[Self Made] Andy Warhol and Peter Thiel walk into a bar
Reading chapters nine and ten: “You Basically Just Said You Were” and “Do It Yourself”
Welcome back to the summer book club.
We’re reading Self Made: Creating Our Identities from DaVinci to the Kardashians.
Whether you’ve been reading the book or just keeping up with these posts, feel free to comment below in response to the ideas.
Chapters 9-10: “You Basically Just Said You Were” and “Do It Yourself”
Three Things to Notice
The two pathways of self making traced throughout the book have finally fused to create the Hollywood star, a person who makes money by working hard (democratic) to express their inner glory to the world (aristocratic). This happened in the early 20th century, but after World War II a “postwar restoration of custom” (178) took hold in America with the custom dictated by the promises of Hollywood and fulfilled by capitalist consumption.
In chapter nine, a counterculture emerges to resist the conformity. Check out the Mad Men clip above to see how conformity (Don Draper) vs. counterculture (hippies) played itself out. Whether it took the form of hippie authenticity or the artificiality of Andy Warhol’s factory girl, the key tenet of resistance was “the idea that externalising our innermost desires is an act of both creativity and honesty” (184).
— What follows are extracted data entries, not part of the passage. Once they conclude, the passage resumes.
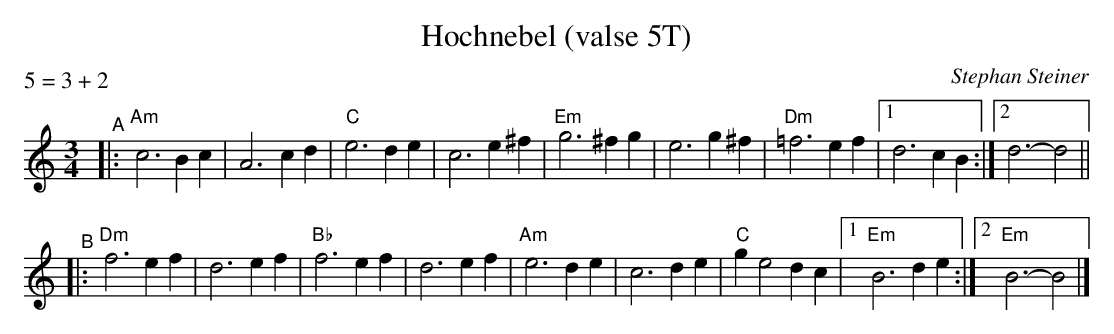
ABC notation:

X:1
T: Hochnebel (valse 5T)
C: Stephan Steiner
P: 5 = 3 + 2
M: 3/4
L: 1/4
K: Am
"^A"|:\
"Am"c3 Bc | A3 cd | "C"e3 de | c3 e^f |\
"Em"g3 ^fg | e3 g^f | "Dm"=f3  ef |1 d3 cB :|2 d3- d2 ||
"^B"|:\
"Dm"f3 ef | d3 ef | "Bb"f3 ef | d3 ef |\
"Am"e3 de | c3 de | "C"ge2 dc |1 "Em"B3 de :|2 "Em"B3- B2 |]
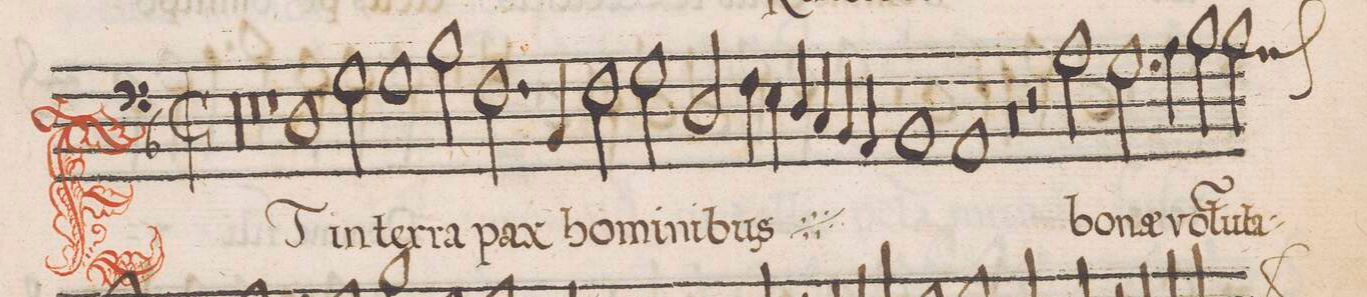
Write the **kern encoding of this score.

**kern	**text
*I"BASSVS	*
*clefF4	*
*k[b-]	*
*met(C)	*
*M2/1	*
00r	.
=2-	=2-
=3-	=3-
0r	.
=4-	=4-
1r	.
1D\	ET
=5-	=5-
2G\	in
1G\	ter-
2B-\	-ra
=6-	=6-
2.F\	pax
4BB-/	ho-
2F\	-mi-
2G\	-ni-
=7-	=7-
2D/	-bus
*	*ij
4F\	ho-
4E\	.
4D/	-mi-
4C/	.
4BB-/	.
4AA/	.
=8-	=8-
1BB-/	-ni-
1AA/	-bus
*	*Xij
=9-	=9-
0r	.
=10-	=10-
2r	.
2A\	bo-
2.G\	-nae
4A\	vo-
=11-	=11-
2B-\	-lu(n)-
*custos:A	*
2B-\	-ta-
*-	*-
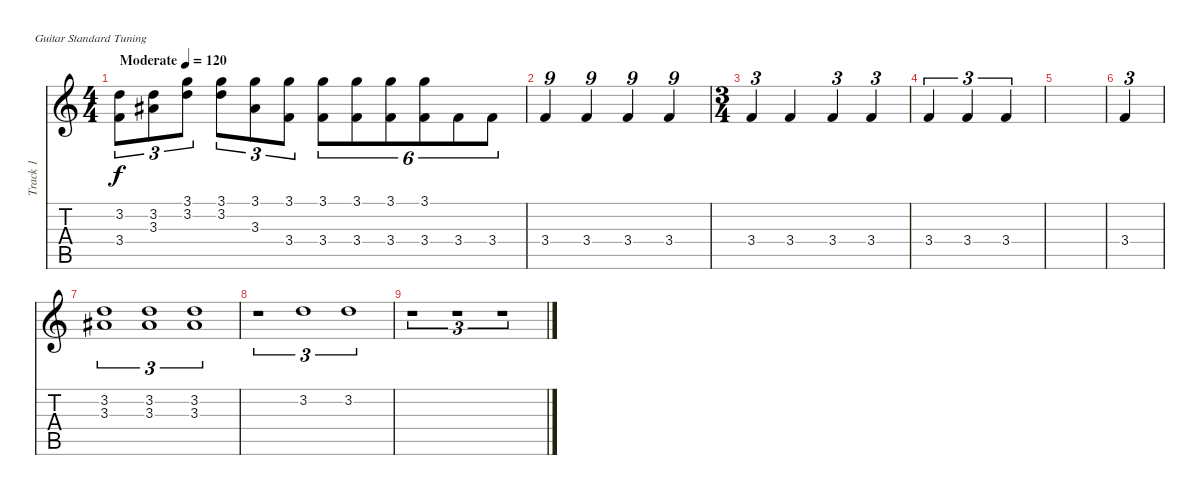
\defaultSystemsLayout 4
\bracketExtendMode nobrackets
\otherSystemsTrackNameOrientation horizontal
\track ("Track 1" "Track 1") {instrument acousticguitarsteel}
\staff {score tabs}
\tuning (E4 B3 G3 D3 A2 E2)
\ts (4 4)
\beaming (8 2 2 2 2)
\tempo (120 "Moderate")
\clef g2
\ks c
(3.2 3.4).8{tu (3 2) dy f instrument acousticguitarsteel beam Down} (3.2 3.3{acc #}).8{tu (3 2) beam Down} (3.1 3.2).8{tu (3 2) beam Down} (3.1 3.2).8{tu (3 2) beam Down} (3.1 3.3{acc #}).8{tu (3 2) beam Down} (3.1 3.4).8{tu (3 2) beam Down} (3.1 3.4).8{tu (6 4) beam Down} (3.1 3.4).8{tu (6 4) beam Down} (3.1 3.4).8{tu (6 4) beam Down} (3.1 3.4).8{tu (6 4) beam Down} 3.4.8{tu (6 4) beam Down} 3.4.8{tu (6 4) beam Down} |
3.4.4{tu (9 8) beam Up} 3.4.4{tu (9 8) beam Up} 3.4.4{tu (9 8) beam Up} 3.4.4{tu (9 8) beam Up} |
\ts (3 4)
\beaming (8 2 2 2)
3.4.4{tu (3 2) beam Up} 3.4.4{beam Up} 3.4.4{tu (3 2) beam Up} 3.4.4{tu (3 2) beam Up} |
3.4.4{tu (3 2) beam Up} 3.4.4{tu (3 2) beam Up} 3.4.4{tu (3 2) beam Up} |
|
3.4.4{tu (3 2) beam Up} |
(3.2 3.3{acc #}).1{tu (3 2) beam Down} (3.2 3.3{acc #}).1{tu (3 2) beam Down} (3.2 3.3{acc #}).1{tu (3 2) beam Down} |
r.1{tu (3 2) beam Down} 3.2.1{tu (3 2) beam Down} 3.2.1{tu (3 2) beam Down} |
r.1{tu (3 2) beam Down} r.1{tu (3 2) beam Down} r.1{tu (3 2) beam Down}
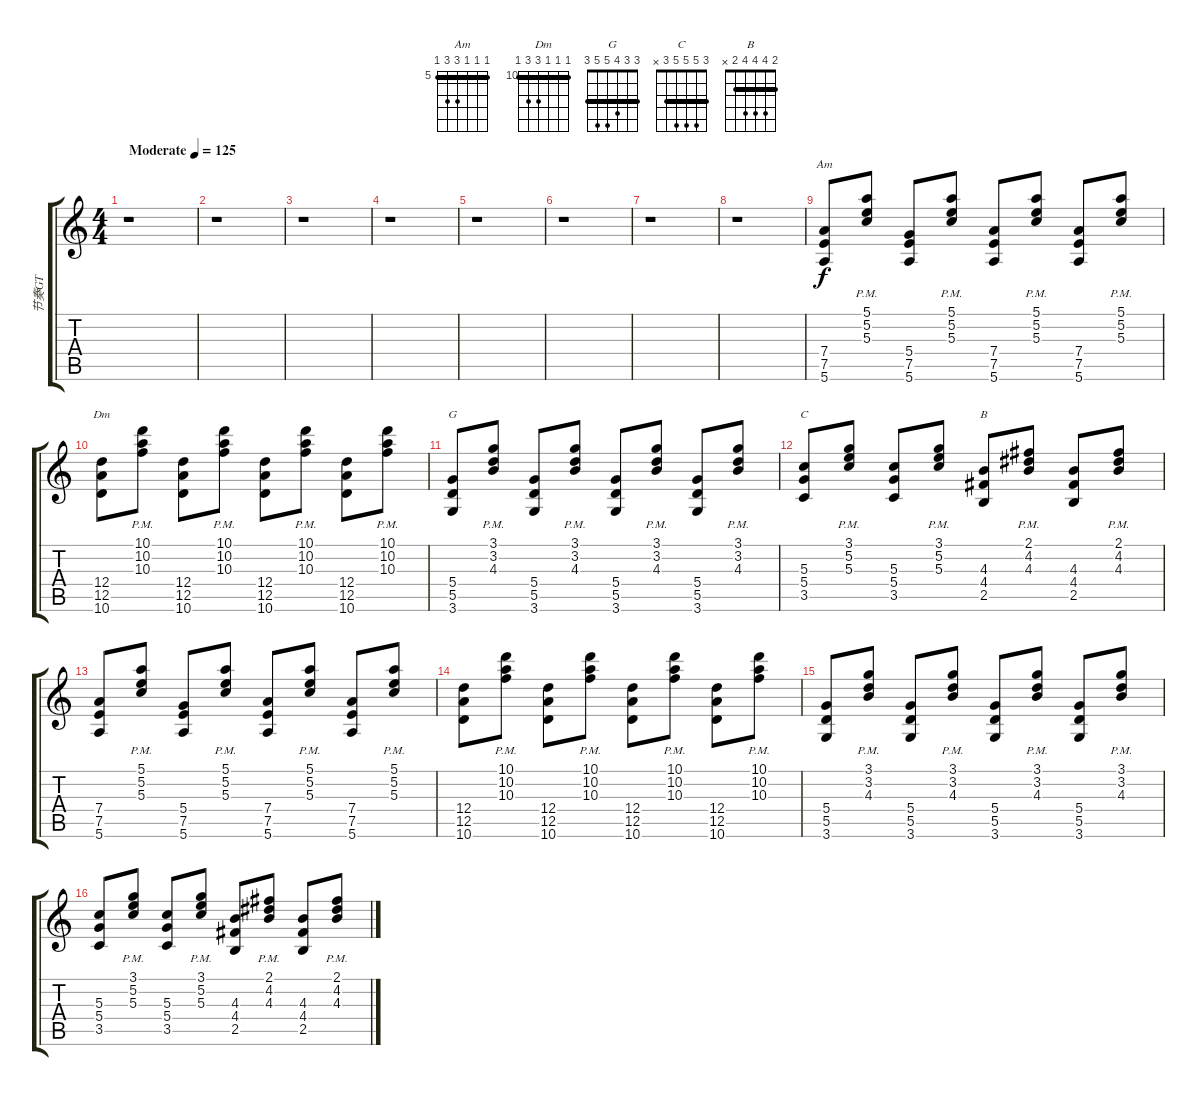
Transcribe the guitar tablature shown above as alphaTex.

\track ("节奏GT" "节奏GT") {instrument electricguitarclean}
\staff {score tabs}
\tuning (E4 B3 G3 D3 A2 E2) {hide}
\chord ("Am" 5 5 5 7 7 5) {firstfret 5 barre 5}
\chord ("Dm" 10 10 10 12 12 10) {firstfret 10 barre 10}
\chord ("G" 3 3 4 5 5 3) {barre 3}
\chord ("C" 3 5 5 5 3 x) {barre 3}
\chord ("B" 2 4 4 4 2 x) {barre 2}
\ts (4 4)
\tempo (125 "Moderate")
\clef g2
\ks c
r.1{dy f instrument electricguitarclean} |
r.1 |
r.1 |
r.1 |
r.1 |
r.1 |
r.1 |
r.1 |
(7.4 7.5 5.6).8{ch "Am"} (5.1{pm} 5.2{pm} 5.3{pm}).8 (5.4 7.5 5.6).8 (5.1{pm} 5.2{pm} 5.3{pm}).8 (7.4 7.5 5.6).8 (5.1{pm} 5.2{pm} 5.3{pm}).8 (7.4 7.5 5.6).8{txt ""} (5.1{pm} 5.2{pm} 5.3{pm}).8 |
(12.4 12.5 10.6).8{ch "Dm"} (10.1{pm} 10.2{pm} 10.3{pm}).8 (12.4 12.5 10.6).8 (10.1{pm} 10.2{pm} 10.3{pm}).8 (12.4 12.5 10.6).8 (10.1{pm} 10.2{pm} 10.3{pm}).8 (12.4 12.5 10.6).8 (10.1{pm} 10.2{pm} 10.3{pm}).8 |
(5.4 5.5 3.6).8{ch "G"} (3.1{pm} 3.2{pm} 4.3{pm}).8 (5.4 5.5 3.6).8 (3.1{pm} 3.2{pm} 4.3{pm}).8 (5.4 5.5 3.6).8 (3.1{pm} 3.2{pm} 4.3{pm}).8 (5.4 5.5 3.6).8 (3.1{pm} 3.2{pm} 4.3{pm}).8 |
(5.3 5.4 3.5).8{ch "C"} (3.1{pm} 5.2{pm} 5.3{pm}).8 (5.3 5.4 3.5).8 (3.1{pm} 5.2{pm} 5.3{pm}).8 (4.3 4.4 2.5).8{ch "B"} (2.1{pm} 4.2{pm} 4.3{pm}).8 (4.3 4.4 2.5).8 (2.1{pm} 4.2{pm} 4.3{pm}).8 |
(7.4 7.5 5.6).8 (5.1{pm} 5.2{pm} 5.3{pm}).8 (5.4 7.5 5.6).8 (5.1{pm} 5.2{pm} 5.3{pm}).8 (7.4 7.5 5.6).8 (5.1{pm} 5.2{pm} 5.3{pm}).8 (7.4 7.5 5.6).8 (5.1{pm} 5.2{pm} 5.3{pm}).8 |
(12.4 12.5 10.6).8 (10.1{pm} 10.2{pm} 10.3{pm}).8 (12.4 12.5 10.6).8 (10.1{pm} 10.2{pm} 10.3{pm}).8 (12.4 12.5 10.6).8 (10.1{pm} 10.2{pm} 10.3{pm}).8 (12.4 12.5 10.6).8 (10.1{pm} 10.2{pm} 10.3{pm}).8 |
(5.4 5.5 3.6).8 (3.1{pm} 3.2{pm} 4.3{pm}).8 (5.4 5.5 3.6).8 (3.1{pm} 3.2{pm} 4.3{pm}).8 (5.4 5.5 3.6).8 (3.1{pm} 3.2{pm} 4.3{pm}).8 (5.4 5.5 3.6).8 (3.1{pm} 3.2{pm} 4.3{pm}).8 |
(5.3 5.4 3.5).8 (3.1{pm} 5.2{pm} 5.3{pm}).8 (5.3 5.4 3.5).8 (3.1{pm} 5.2{pm} 5.3{pm}).8 (4.3 4.4 2.5).8 (2.1{pm} 4.2{pm} 4.3{pm}).8 (4.3 4.4 2.5).8 (2.1{pm} 4.2{pm} 4.3{pm}).8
It was this fusion of the authentic (my desires!) and the artificial (externalised!) that laid the groundwork for how we think about self making today.
While some members of the counterculture saw computing technology as just another pathway to authoritarian control, others saw its potential to put power “into the hands of the ordinary person (or at least the person with the intellectual and imaginative capacity to harness that power” (198). This is the story of the World Wide Web and it brings us to the Silicon Valley of the present, a world-shaping libertarian utopia driven by the belief and expectation that “we can, and will, use the powers technology affords us to become our best and most productive selves” (207).
Notable Quote
On how the Silicon Valley worldview shapes the world (205-206):
Nearly three decades later [post-1990s], the promise of self-optimization and conviction that we have a moral obligation to create and become our best and truest selves is encoded into nearly every facet of contemporary Western society. The distinctly American narrative of moral self-cultivation has made its way into a global economic system predicated on the notion that we can, and indeed must, transform ourselves into the hottest commodities. Untethered to our biological bodies, to our geographic communities, to custom both social and physical, we are simultaneously free to reimagine ourselves as who we want to be and constrained by an economy that demands this constant reimagining.
Conversation starters (pick one)
Andy Warhol and Peter Thiel walk into a bar for a chat about living your best life. Where do they agree and disagree?
What do these two chapters reveal about the life cycle of ideas?